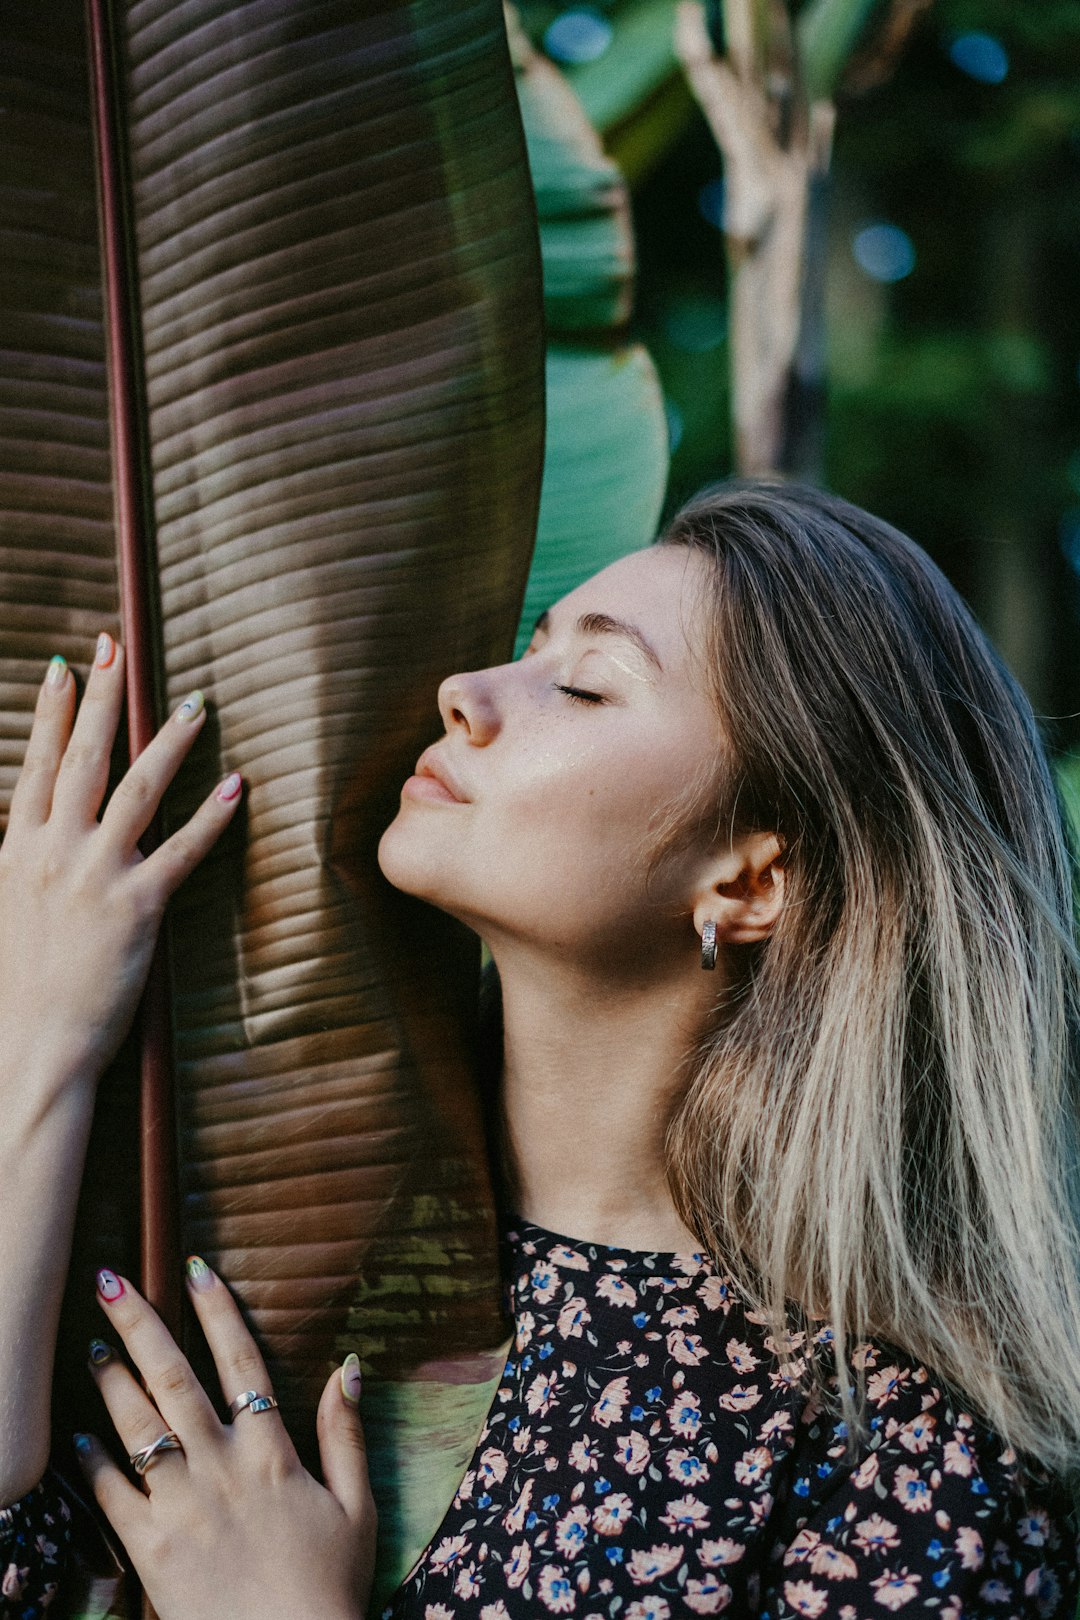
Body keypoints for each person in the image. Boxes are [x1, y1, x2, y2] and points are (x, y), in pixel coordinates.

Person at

* * *

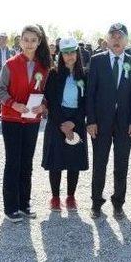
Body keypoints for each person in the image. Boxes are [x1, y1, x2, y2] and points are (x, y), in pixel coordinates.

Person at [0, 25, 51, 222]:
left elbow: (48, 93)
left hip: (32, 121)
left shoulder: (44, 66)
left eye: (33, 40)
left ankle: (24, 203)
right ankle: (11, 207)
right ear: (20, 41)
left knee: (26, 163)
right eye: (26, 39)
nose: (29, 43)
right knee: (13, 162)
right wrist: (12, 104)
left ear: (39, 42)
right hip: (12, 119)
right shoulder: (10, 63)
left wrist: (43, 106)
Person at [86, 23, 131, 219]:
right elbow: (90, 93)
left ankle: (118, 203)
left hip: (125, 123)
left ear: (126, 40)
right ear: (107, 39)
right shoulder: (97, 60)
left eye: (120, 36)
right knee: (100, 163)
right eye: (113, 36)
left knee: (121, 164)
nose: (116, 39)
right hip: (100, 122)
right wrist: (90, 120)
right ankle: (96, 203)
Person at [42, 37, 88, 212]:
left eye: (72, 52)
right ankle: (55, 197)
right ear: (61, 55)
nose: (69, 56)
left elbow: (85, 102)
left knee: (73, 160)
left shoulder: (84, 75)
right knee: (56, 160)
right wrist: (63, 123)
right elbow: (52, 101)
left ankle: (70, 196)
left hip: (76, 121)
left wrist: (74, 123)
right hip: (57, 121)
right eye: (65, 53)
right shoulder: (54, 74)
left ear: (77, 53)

__Problem to work on__
List every line in the records above that contains the word "wrist".

__Written response__
right wrist: (12, 104)
left wrist: (43, 106)
right wrist: (90, 120)
right wrist: (63, 123)
left wrist: (74, 123)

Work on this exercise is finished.